Endocrinology & Thyroid Treatments
Radioactive Iodine Treatment
If you have an overactive thyroid gland or have been diagnosed with thyroid cancer, your endocrinologist may prescribe radioactive iodine (radioiodine) as part of your overall treatment.
The thyroid gland produces hormones that regulate the body's metabolism. In order to produce these hormones, the thyroid gland requires large amounts of iodine, which is found in seafood, table salt, bread, and various other foods. Iodine is an essential ingredient in the creation of thyroid hormone. Each molecule of thyroid hormone contains either four (T4) or three (T3) molecules of iodine. Most overactive thyroid glands are quite hungry for iodine, and it was discovered in the 1940s that the diseased thyroid could be "tricked" into destroying itself by simply feeding it radioactive iodine. Your endocrinologist can also use radioiodine to treat some types of thyroid cancer. Fortunately, the radioiodine treatment itself will not cause you to feel bad, and very little radiation exposure occurs to the rest of the body.

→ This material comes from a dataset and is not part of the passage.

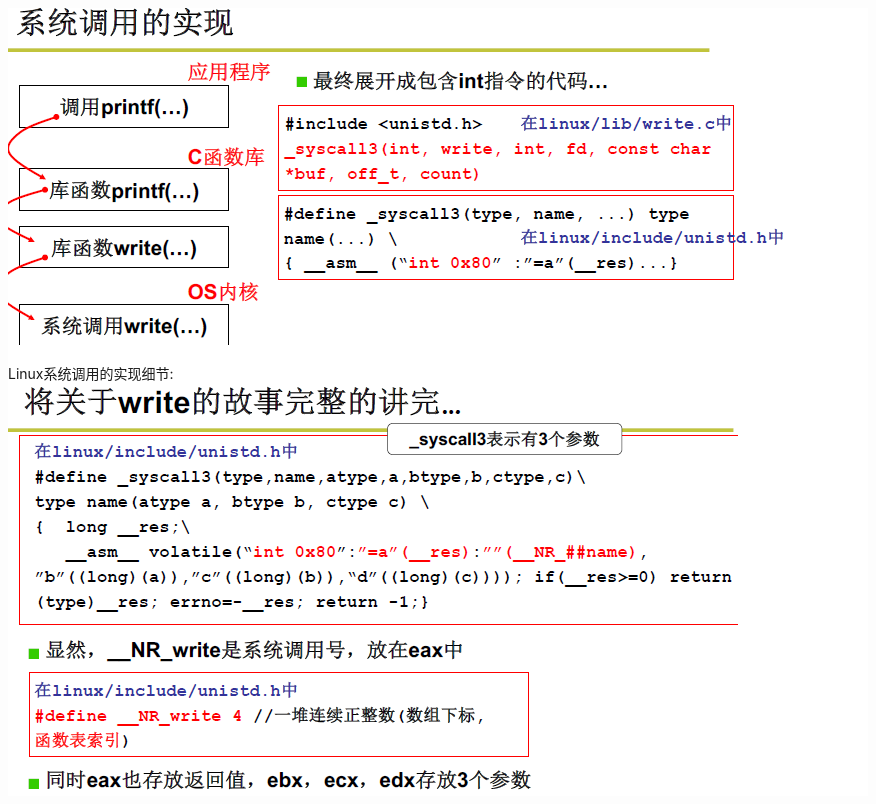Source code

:![](assets/Pasted%20image%2020230312123437.png)

Linux系统调用的实现细节:
![](assets/Pasted%20image%2020230312123704.png)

Radioiodine has been used for more than 50 years in the treatment of thyroid diseases with remarkably few undesirable effects. However, problems may rarely occur when very large doses are given, including decrease in taste sensation and irritation of the salivary glands, the gastrointestinal tract, or the urinary bladder. No increase has been seen in either the occurrence of malignant tumors in patients treated with radioiodine or the number of birth defects in children born later to women who have received this type of treatment.
Radioactive iodine is given by mouth, usually in capsule form, and is quickly absorbed from the bowel. It then enters the thyroid cells from the bloodstream and gradually destroys them. Although the radioactivity from this treatment is largely gone from the body within a few days, its effect on the thyroid gland usually takes between one and three months to develop, and maximal benefit is usually noted within three to six months.
It is not possible to reliably destroy part but not all of the diseased thyroid gland, since the effects of the radioiodine are slowly progressive on the thyroid cells. Therefore, most endocrinologists strive to completely destroy the diseased thyroid gland with a single dose of radioiodine. This results in the intentional development of an underactive thyroid state (hypothyroidism) which is easily, predictably and inexpensively corrected by lifelong daily use of oral thyroid hormone replacement therapy.
Thyroid Hormone Treatment
Thyroid hormone is used to replace the function of a failing, or failed, thyroid gland (also known as replacement therapy) and to prevent further growth of thyroid tissue (which is known as suppression therapy).
Hypothyroidism is the most common reason for needing thyroid hormone replacement. Pure synthetic thyroxine (T4), taken once daily by mouth, successfully treats the symptoms of hypothyroidism in most patients.
The initial T4 dose is carefully selected based on your weight, age, and other medical conditions. The dose is then adjusted based on your thyroid hormone levels and your symptoms.
Thyroid operations are used for patients who have a variety of thyroid conditions, including both cancerous and benign (non-cancerous) thyroid nodules, large thyroid glands (goiters), and overactive thyroid glands.
The most common reason patients are referred for thyroid surgery is after an evaluation for a thyroid nodule. Surgery is also an option for the treatment of hyperthyroidism and for any goiter that may be causing symptoms.
Surgery is definitely required for a diagnosis of thyroid cancer or the possibility of thyroid cancer. In the absence of a possibility of thyroid cancer, there may be non-surgical options of therapy. You should discuss other options for therapy with your physician.
All patients considering thyroid surgery should be evaluated pre-operatively with a thorough and comprehensive medical history and physical exam, including cardiopulmonary (heart) evaluation. Any patients who have had any change in voice or who have had a previous neck operation should have their vocal cord function evaluated preoperatively.
In general, thyroid surgery is best performed by a surgeon who has received special training and who performs thyroid surgery on a regular basis, since the complication rate of thyroid operations is lower when the operation is done by a surgeon who does a considerable number of thyroid operations each year.